Le rayonnement du dressage s’élargit, car nous ne sommes pas restés uniquement focalisés sur l’Europe. Les championnats se sont en effet tenus dans le monde entier, des entraîneurs et des juges se sont déplacés sur toute la surface du globe pour apporter leur expérience et délivrer leurs conseils. Et ce mouvement se développe de plus en plus, ce qui permet, au bout d’un certain temps, de créer une évolution certaine! Il y a donc une réelle exportation des savoir-faire, mais aussi des pratiques sportives et de l’élevage.
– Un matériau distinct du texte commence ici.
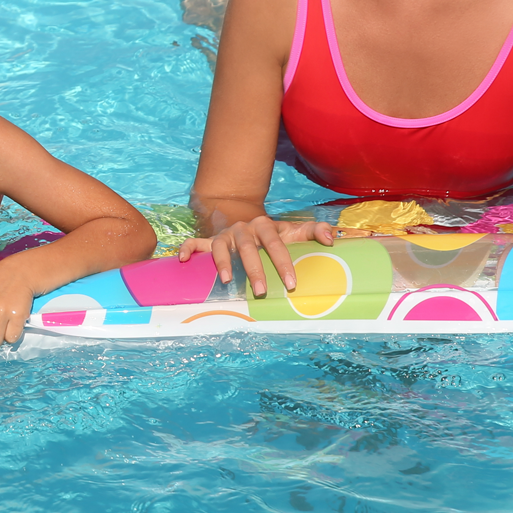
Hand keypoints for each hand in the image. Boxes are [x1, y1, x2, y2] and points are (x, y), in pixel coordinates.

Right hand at [179, 216, 334, 296]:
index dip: (283, 263)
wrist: (245, 220)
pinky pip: (194, 243)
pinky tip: (181, 259)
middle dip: (255, 270)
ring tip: (224, 281)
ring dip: (221, 263)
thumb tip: (332, 239)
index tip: (291, 284)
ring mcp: (225, 236)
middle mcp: (243, 230)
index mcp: (265, 227)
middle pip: (248, 249)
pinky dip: (186, 249)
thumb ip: (314, 231)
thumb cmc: (273, 235)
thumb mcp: (293, 231)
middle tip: (262, 291)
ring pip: (220, 247)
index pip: (276, 244)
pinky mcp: (209, 241)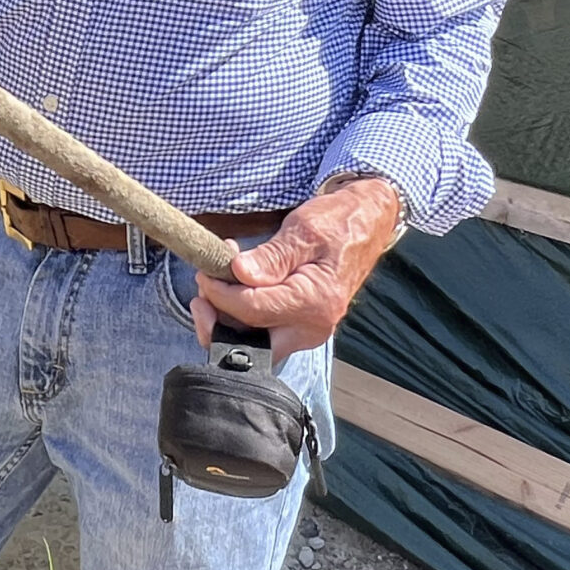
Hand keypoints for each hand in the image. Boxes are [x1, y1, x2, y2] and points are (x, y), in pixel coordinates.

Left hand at [192, 175, 404, 357]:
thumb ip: (272, 256)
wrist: (367, 224)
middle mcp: (313, 327)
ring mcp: (308, 332)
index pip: (253, 310)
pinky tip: (234, 291)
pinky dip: (243, 318)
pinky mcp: (301, 328)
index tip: (204, 272)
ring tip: (215, 285)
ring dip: (228, 321)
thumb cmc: (338, 222)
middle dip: (219, 326)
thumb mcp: (304, 229)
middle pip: (253, 347)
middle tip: (202, 293)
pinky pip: (264, 333)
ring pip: (255, 344)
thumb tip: (239, 273)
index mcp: (316, 302)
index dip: (220, 294)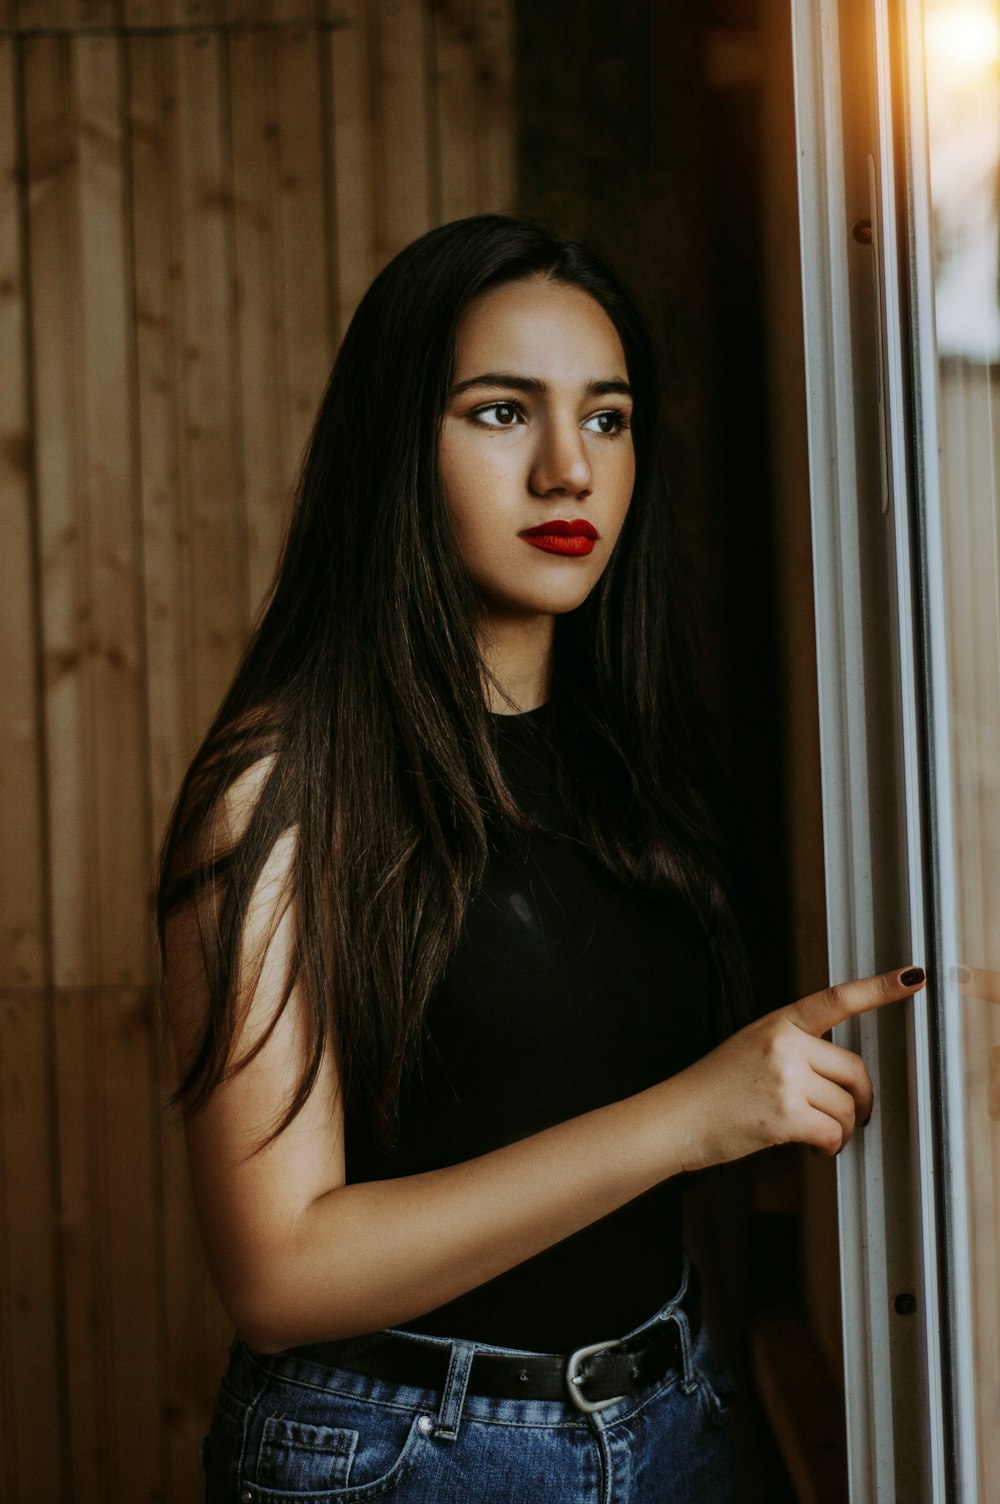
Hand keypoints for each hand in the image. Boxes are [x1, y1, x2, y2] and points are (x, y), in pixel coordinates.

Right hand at [676, 967, 925, 1169]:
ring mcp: (785, 1078)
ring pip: (847, 1107)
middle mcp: (785, 1044)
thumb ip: (794, 1048)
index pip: (837, 999)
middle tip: (853, 1115)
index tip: (912, 979)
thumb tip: (842, 1078)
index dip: (879, 989)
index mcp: (778, 1022)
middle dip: (861, 1100)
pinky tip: (814, 1148)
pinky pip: (833, 1132)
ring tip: (818, 1134)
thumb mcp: (751, 1047)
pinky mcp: (785, 1114)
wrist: (678, 1117)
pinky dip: (830, 1147)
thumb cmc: (713, 1089)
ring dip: (841, 1129)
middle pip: (855, 1070)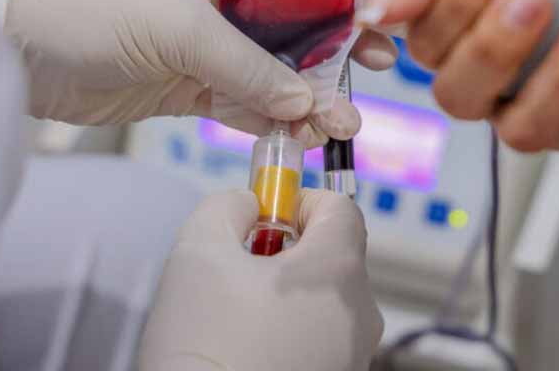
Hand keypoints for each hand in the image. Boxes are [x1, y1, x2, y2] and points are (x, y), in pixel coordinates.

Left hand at [6, 0, 396, 145]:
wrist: (20, 52)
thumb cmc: (94, 7)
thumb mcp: (180, 27)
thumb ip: (248, 65)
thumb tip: (304, 103)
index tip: (385, 14)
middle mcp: (226, 0)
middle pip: (299, 24)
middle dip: (340, 48)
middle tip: (380, 68)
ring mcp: (211, 47)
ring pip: (278, 72)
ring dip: (312, 97)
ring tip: (344, 124)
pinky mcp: (194, 88)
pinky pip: (247, 104)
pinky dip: (275, 121)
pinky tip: (304, 134)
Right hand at [138, 189, 382, 370]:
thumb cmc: (202, 344)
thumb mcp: (198, 252)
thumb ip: (228, 207)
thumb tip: (249, 206)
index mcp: (338, 270)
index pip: (341, 208)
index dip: (300, 202)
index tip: (264, 219)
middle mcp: (361, 313)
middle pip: (335, 256)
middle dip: (290, 252)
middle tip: (241, 270)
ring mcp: (354, 356)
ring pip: (328, 302)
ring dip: (290, 296)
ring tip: (239, 319)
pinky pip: (322, 341)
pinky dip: (293, 335)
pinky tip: (249, 352)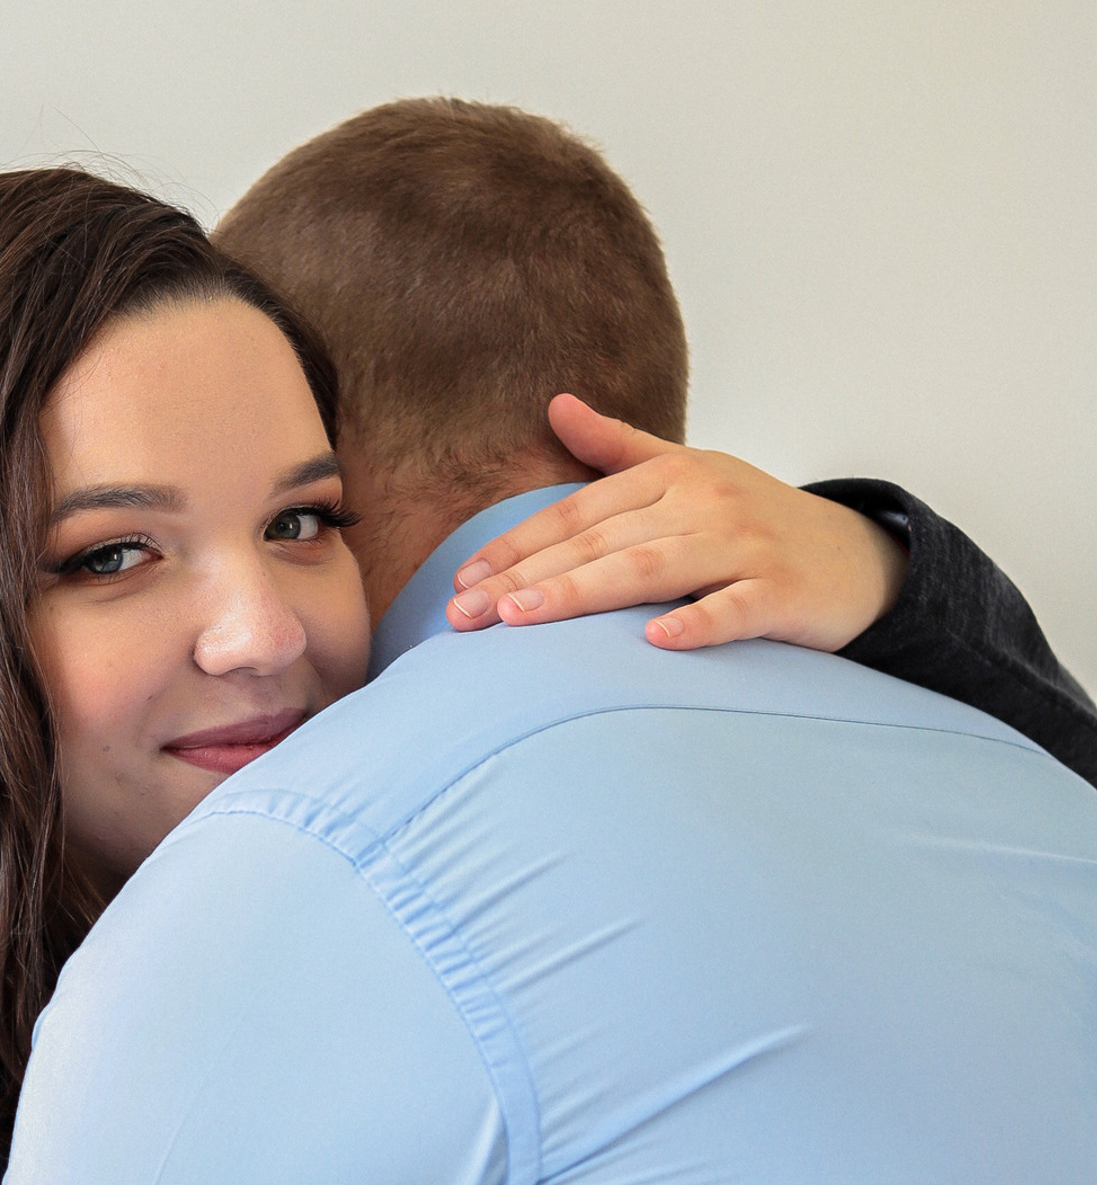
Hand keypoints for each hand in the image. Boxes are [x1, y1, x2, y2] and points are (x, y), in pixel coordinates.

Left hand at [445, 394, 907, 652]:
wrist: (858, 560)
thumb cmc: (754, 522)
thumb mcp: (687, 473)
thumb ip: (617, 447)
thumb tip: (554, 406)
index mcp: (672, 475)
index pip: (576, 513)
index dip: (515, 545)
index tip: (461, 583)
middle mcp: (704, 503)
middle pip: (599, 542)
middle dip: (524, 577)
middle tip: (464, 615)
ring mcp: (744, 546)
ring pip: (648, 570)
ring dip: (580, 593)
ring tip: (520, 618)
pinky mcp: (781, 593)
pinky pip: (732, 608)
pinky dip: (696, 624)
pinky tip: (654, 642)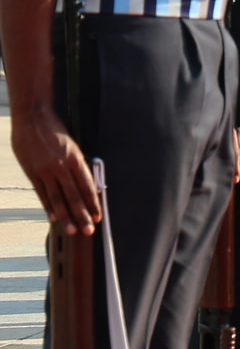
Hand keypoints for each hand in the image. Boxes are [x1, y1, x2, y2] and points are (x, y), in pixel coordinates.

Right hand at [12, 105, 99, 234]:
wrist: (32, 118)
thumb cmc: (55, 130)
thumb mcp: (72, 145)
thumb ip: (77, 163)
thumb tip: (86, 181)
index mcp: (76, 159)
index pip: (87, 186)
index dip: (93, 203)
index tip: (99, 216)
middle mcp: (62, 167)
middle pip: (74, 196)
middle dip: (83, 215)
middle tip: (89, 230)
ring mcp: (46, 171)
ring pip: (58, 198)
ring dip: (66, 216)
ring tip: (73, 230)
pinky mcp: (32, 172)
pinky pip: (42, 193)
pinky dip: (49, 206)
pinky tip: (54, 218)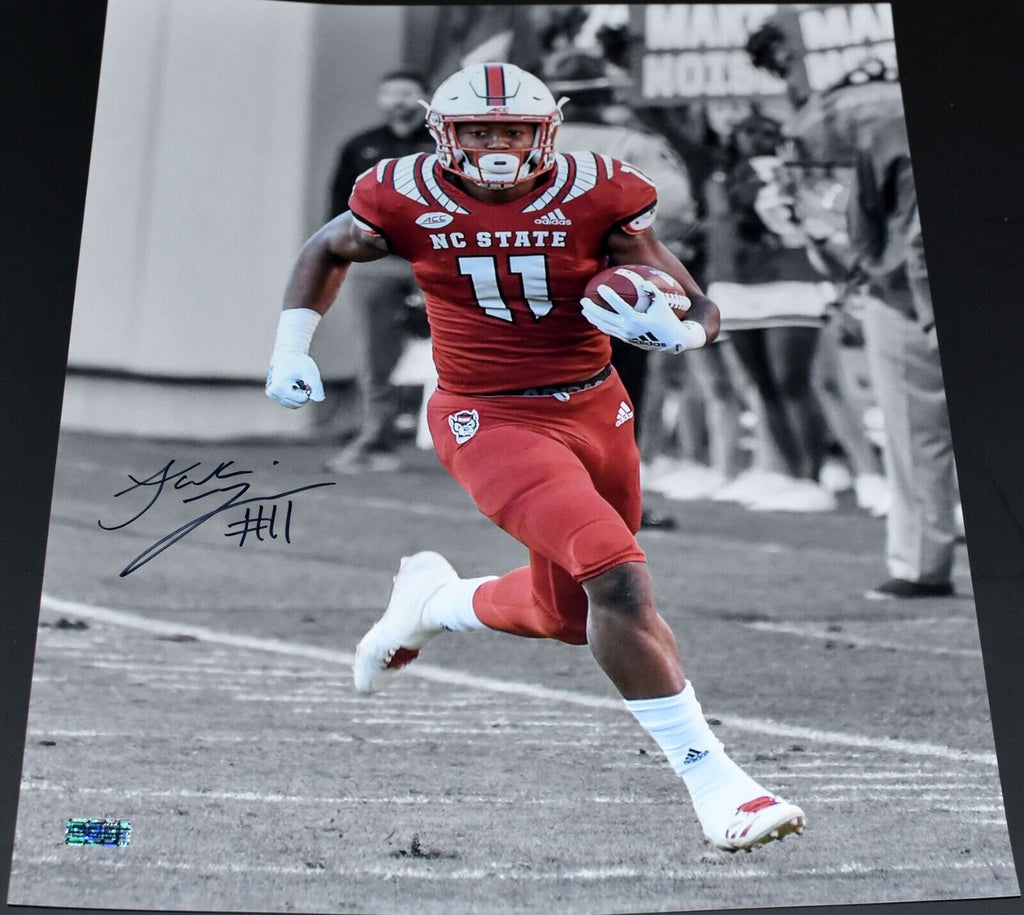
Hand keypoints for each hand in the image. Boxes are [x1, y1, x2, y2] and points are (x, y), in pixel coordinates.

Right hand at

Les nations périphériques à l’Europe viennent en effet très majoritairement chercher leurs chevaux et leurs entraîneurs sur leur Vieux continent. 

Sur les prochaines années, pensez-vous que les textes des reprises puissent, eux aussi, évoluer?

Il est très possible que cela advienne, en effet. Sachant que le Grand Prix a duré jusqu’à dix-sept minutes, il a déjà été notablement raccourci! Et voilà une décennie, il a été décidé par la FEI de changer les textes pour le présenter en miroir : ce qui s’exécutait à main droite est alors passé à main gauche. On pourrait peut-être réorienter les reprises dans cette optique. Pourquoi pas, également, prévoir une légère réadaptation…? Généralement, sur le plan international, ces négociations sont particulièrement longues. Il faudrait donc commencer à s’y atteler en cette fin d’année si l’on voulait aboutir à un changement pour les prochains Jeux olympiques! Il faut aussi garder en tête que le Grand Prix est devenu une norme à part entière, très respectée, pour le marché du cheval et ses observateurs. Le Grand Prix court n’a d’ailleurs jamais vraiment connu de succès. Selon moi, on pourrait donc revenir à l’inversion, mais avec la même durée de performance et un niveau de difficulté similaire. 



Aujourd’hui, à l’issue de cette première étape versaillaise, comment analyseriez-vous l’évolution du bien-être animal? S’est-il amélioré significativement?

Déjà, ce bien-être s’incarne par la modification de l’attitude générale des chevaux, comme nous l’avons mentionné en début d’entretien, mais aussi par les nombreux contrôles, entre autres aux détentes, qui sont mis en place sur tous les terrains d’entraînement. Consécutivement, on voit bien que les chevaux sont mentalement beaucoup moins dans la contrainte. Peut-être que la féminisation de la discipline y est aussi pour quelque chose d’ailleurs. Nous abandonnons maintenant la contrainte dans les mouvements : elle devient l’exception et est donc davantage sanctionnée. D’ailleurs, peu de mouvements ont finalement été ratés ici, et, globalement, il y a un vrai progrès! Les chevaux paraissent aujourd’hui moins contraints et c’est très positif!